Consultants presenting a planned public‑works and utilities campus told the Zephyrhills council on April 28 that current design‑assisted estimates for the full project, including soft costs and contingency, have risen to roughly $27–28 million and that staff should consider value engineering and phasing.

Nick Bridal and John Lutchie of CPH described program verification and a reduced administration building footprint from earlier plans, and AD Morgan’s preconstruction team presented trade‑level pricing based on 60% design documents. Matt DiMadio of AD Morgan said the team had “generated approximately 40 value engineering options worth approximately $4,000,000” and that options include reducing exterior finishes, downsizing mezzanines and, more controversially, changing the administration building from concrete masonry to a pre‑engineered metal building. Consultants cautioned that a metal building may reduce longevity and that CMU (concrete masonry unit) provides more durable long‑term performance.

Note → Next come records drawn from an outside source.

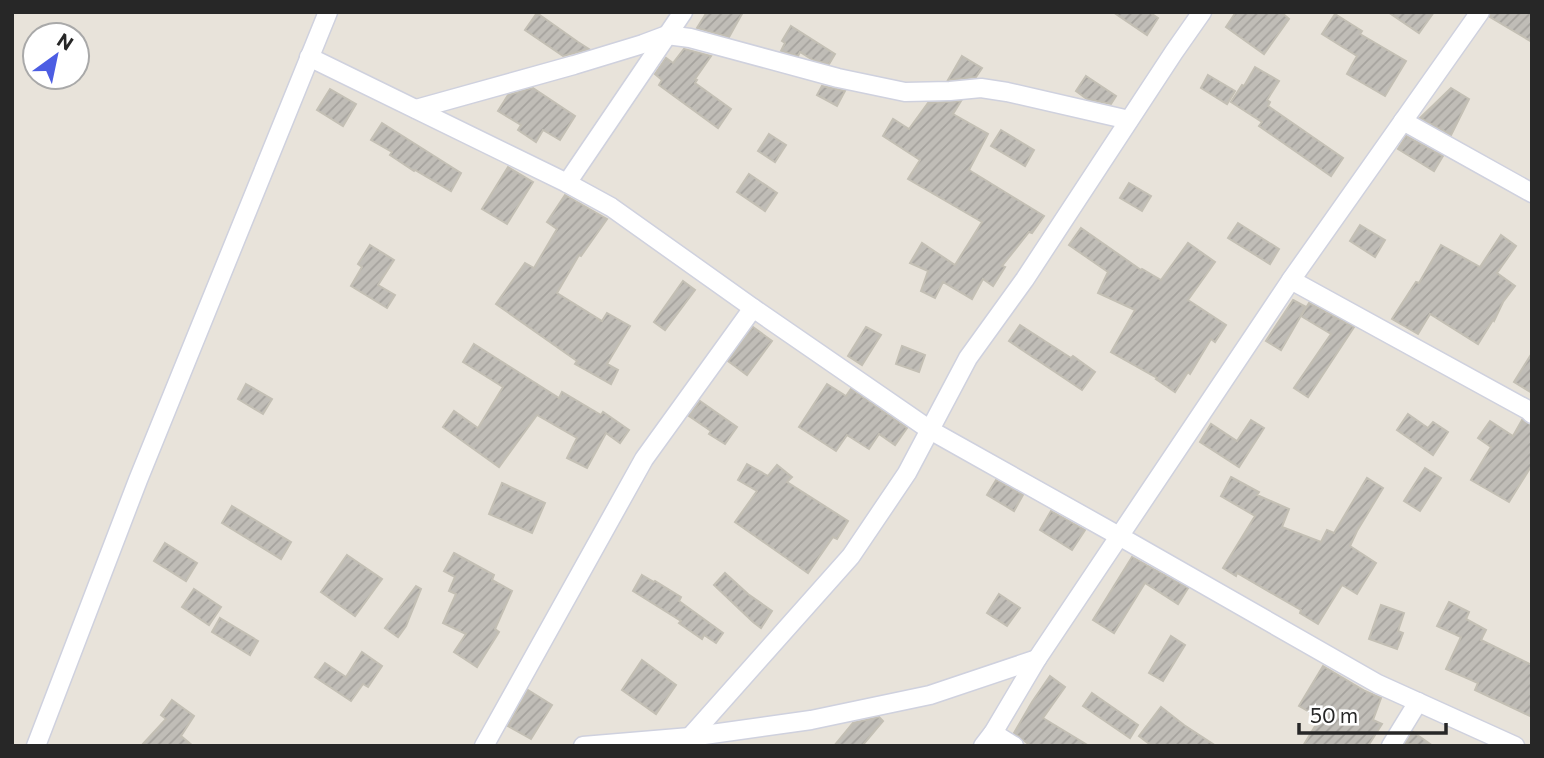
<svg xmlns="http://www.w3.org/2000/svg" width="1544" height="758" viewBox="0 0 1544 758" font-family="Commissioner,sans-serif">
<defs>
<pattern id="building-hatch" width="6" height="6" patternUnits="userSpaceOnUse" patternTransform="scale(1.75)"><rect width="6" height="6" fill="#c0bdb7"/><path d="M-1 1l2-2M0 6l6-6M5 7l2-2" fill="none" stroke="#a5a29d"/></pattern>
</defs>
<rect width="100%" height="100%" fill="#e8e3da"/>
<g fill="url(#building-hatch)" stroke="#c3bfb4" stroke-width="2">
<polygon points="707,12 743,12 729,37 697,28"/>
<polygon points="1113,12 1149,12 1158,18 1147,35"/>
<polygon points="1236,12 1281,12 1289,19 1264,54 1226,27"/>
<polygon points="1388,12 1434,12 1419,33"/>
<polygon points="1491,12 1532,12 1532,42 1490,17"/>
<polygon points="537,13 578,42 589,49 563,56 525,30"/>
<polygon points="1335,14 1362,31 1360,34 1406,61 1385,96 1347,74 1357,56 1322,34"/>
<polygon points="791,26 835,54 829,64 813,60 800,52 798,56 781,51 785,43 782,41"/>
<polygon points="684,49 711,56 695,79 697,80 695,83 731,109 718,128 659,85 662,80 655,74 666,58 673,63"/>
<polygon points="962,56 982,68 976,77 948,80"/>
<polygon points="1255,67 1279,81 1267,100 1270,102 1268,106 1343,158 1331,176 1259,126 1262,122 1231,102 1242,85 1244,86"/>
<polygon points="1208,75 1235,91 1227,104 1201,88"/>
<polygon points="1086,76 1116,96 1111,104 1087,99 1076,91"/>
<polygon points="822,86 845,91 837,106 817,95"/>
<polygon points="533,88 575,116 560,140 543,130 536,142 518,130 521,125 498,111 508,95"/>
<polygon points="1451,88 1469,99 1451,135 1420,118"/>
<polygon points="330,89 356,104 343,126 317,110"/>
<polygon points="961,101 953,114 988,134 969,170 1044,216 1032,233 1029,232 1002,266 1005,267 993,286 983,279 972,299 943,282 935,298 921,291 928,271 910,263 922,243 955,265 982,222 908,179 920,160 883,136 893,119 909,129 928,103"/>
<polygon points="382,123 461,173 451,191 415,170 414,171 390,155 392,152 371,140"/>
<polygon points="1001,130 1034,150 1025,166 991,146"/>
<polygon points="769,134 786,145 775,162 758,151"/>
<polygon points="1406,136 1443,156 1434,171 1398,149"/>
<polygon points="508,167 533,182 507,224 482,209"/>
<polygon points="749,174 777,193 765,211 737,192"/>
<polygon points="1129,183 1151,196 1142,211 1120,198"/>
<polygon points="565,195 607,219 581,256 579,255 557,293 602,321 607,313 630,326 607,364 618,370 611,384 575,364 577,361 496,304 525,263 534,268 557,229 547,222"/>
<polygon points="1238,223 1279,249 1270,264 1228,238"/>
<polygon points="1360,225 1385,240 1375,257 1350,241"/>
<polygon points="1081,228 1141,270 1142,269 1161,280 1188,243 1215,262 1188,300 1226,325 1215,342 1211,339 1190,374 1188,372 1175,392 1156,379 1157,378 1111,352 1135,310 1098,293 1108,272 1069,245"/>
<polygon points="1501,235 1516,246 1497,273 1515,286 1503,302 1494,321 1493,320 1478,344 1430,314 1418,334 1392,319 1416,282 1419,283 1441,245 1480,267"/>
<polygon points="370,245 394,260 378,285 395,295 387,308 351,286 362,267 358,264"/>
<polygon points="683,281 695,290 665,330 654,322"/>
<polygon points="1293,300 1306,307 1281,350 1266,341"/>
<polygon points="1309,303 1354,327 1308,397 1294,388 1331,334 1301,316"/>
<polygon points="1020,325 1071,358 1073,356 1095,372 1082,390 1009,341"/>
<polygon points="753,327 772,341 747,375 728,361"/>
<polygon points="866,327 881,335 862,365 848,356"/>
<polygon points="474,344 559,398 562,392 601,415 603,412 629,430 620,443 606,433 587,468 567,458 577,438 537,415 499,467 443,427 454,411 478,428 503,387 463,362"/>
<polygon points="902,346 925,355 919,372 896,364"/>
<polygon points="1532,353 1532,393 1514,382"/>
<polygon points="246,384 272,399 263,414 238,399"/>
<polygon points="827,384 846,396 851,389 907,428 895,445 879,434 869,449 847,435 836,451 799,427"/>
<polygon points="700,401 737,427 725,444 709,434 711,431 689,416"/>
<polygon points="1408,414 1428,428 1433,422 1448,432 1433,455 1397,430"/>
<polygon points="1251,420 1264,428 1239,467 1200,442 1211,424 1237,441"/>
<polygon points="1522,420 1532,425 1532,465 1509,502 1471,480 1491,447 1478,438 1490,421 1513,436"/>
<polygon points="747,464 768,476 777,465 792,477 787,482 848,521 837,539 833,537 808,573 735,522 757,491 738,480"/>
<polygon points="1425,468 1441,478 1420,511 1404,501"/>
<polygon points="1231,477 1259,492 1257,495 1289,509 1282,527 1321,542 1327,530 1334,533 1367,478 1383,488 1357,531 1350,546 1376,563 1357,594 1342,585 1318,624 1300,613 1301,610 1237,573 1236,576 1223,568 1255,516 1221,496"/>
<polygon points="996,480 1023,495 1014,511 987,495"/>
<polygon points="502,483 545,503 532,533 489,514"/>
<polygon points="232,506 291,542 281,559 222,523"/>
<polygon points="1051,511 1085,530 1072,550 1040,530"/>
<polygon points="165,543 197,563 186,581 154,561"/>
<polygon points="454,553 494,575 492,580 512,591 495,629 499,632 477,667 454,652 466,634 443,623 456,594 449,591 455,577 444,571"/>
<polygon points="347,555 382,579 355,616 321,592"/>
<polygon points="1132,557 1188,588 1178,604 1145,583 1114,633 1093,620"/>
<polygon points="725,573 748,594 772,611 761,628 753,622 714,585"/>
<polygon points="642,575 654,582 655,581 681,597 679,601 723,633 716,643 704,635 702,639 679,623 681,621 633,591"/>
<polygon points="416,586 421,589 406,626 398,637 385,628"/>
<polygon points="194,589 221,607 209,625 182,607"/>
<polygon points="999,594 1020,608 1007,626 987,613"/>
<polygon points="1449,602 1469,612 1466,619 1486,630 1481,640 1532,665 1532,717 1475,690 1478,683 1446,669 1461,637 1437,626"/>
<polygon points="1381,605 1404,613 1398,631 1403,633 1397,649 1369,639"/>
<polygon points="220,618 258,641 250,655 212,632"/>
<polygon points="1171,636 1185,645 1163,681 1149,673"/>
<polygon points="362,652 382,666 368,687 363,684 351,701 315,677 325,663 346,677"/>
<polygon points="642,660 676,685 656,714 622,690"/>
<polygon points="1323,666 1365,691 1381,698 1373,720 1382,724 1368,746 1303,746 1320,718 1299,706"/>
<polygon points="1050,676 1065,687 1043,718 1089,746 1031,746 1014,733 1032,702"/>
<polygon points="528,690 552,705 531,739 508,726"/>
<polygon points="1092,693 1138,725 1130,738 1083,706"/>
<polygon points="172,700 194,716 181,736 193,746 141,746 166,719 161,715"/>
<polygon points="1161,707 1184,725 1216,746 1152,746 1139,736"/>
<polygon points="879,717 883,721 862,746 834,746 853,723"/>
<polygon points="1413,732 1433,746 1405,744"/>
</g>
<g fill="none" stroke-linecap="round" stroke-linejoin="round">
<g stroke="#cfd1de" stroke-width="21">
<g id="street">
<polyline points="309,57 567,183 611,207 753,308 930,430 1119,536 1378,684 1515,746"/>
<polyline points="416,109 574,65 643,44 667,35 690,38 838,78 905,92 950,91 981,88 1007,92 1129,120"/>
<polyline points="1403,121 1532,193"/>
<polyline points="567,183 683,12"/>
<polyline points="1291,280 1528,410 1532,414"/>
<polyline points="993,733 1014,746"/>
<polyline points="690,737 851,556 907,473 968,358 1025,279 1174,52 1202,12"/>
<polyline points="36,746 138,480 328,12"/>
<polyline points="484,746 644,459 753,308"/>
<polyline points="583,746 690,737 811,720 930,695 1037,659"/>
<polyline points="983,746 993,733 1037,659 1291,280 1480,12"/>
<polyline points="1391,746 1418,702"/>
</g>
</g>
<use href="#street" stroke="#fff" stroke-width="18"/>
</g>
<rect width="1544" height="758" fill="none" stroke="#272727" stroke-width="28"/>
<g transform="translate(56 56) rotate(33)"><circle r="33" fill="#ffffff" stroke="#a9a9a9" stroke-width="2"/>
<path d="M0-5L12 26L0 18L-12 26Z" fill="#4c5de3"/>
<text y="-10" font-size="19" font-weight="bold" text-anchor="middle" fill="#272727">N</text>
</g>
<path d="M1299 723v10h147v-10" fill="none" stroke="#272727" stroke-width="3.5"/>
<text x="1310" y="723" font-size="21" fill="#272727" stroke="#ffffff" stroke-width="5" paint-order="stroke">50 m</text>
</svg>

CPH’s updated line‑item estimate showed construction hard costs around $21 million, with the balance of the $27‑$28 million total coming from soft costs (design contingencies, FF&E and program contingencies). The team said the 60% estimate relies on market pricing from subcontractors and that additional value engineering will be done while design proceeds toward 90% documents.

Council members pressed for clarity on the increase from prior study numbers. Several members urged a firm budget be set with the project sized to available funding rather than expanding scope and then cutting back; Councilman Lance Smith said he would not support moving forward until the city knew how to pay for it. Staff responded that a funding plan is in development that could include bonding and that design should continue to 90% so options and precise alternates will be available for phasing. Several council members said they preferred a hardened, long‑lived CMU construction for the administration building rather than a metal alternative, even if that requires a phased build.

Staff said the design contract and construction manager work will continue and that they will return with a clearer phasing plan and a funding strategy to present to council.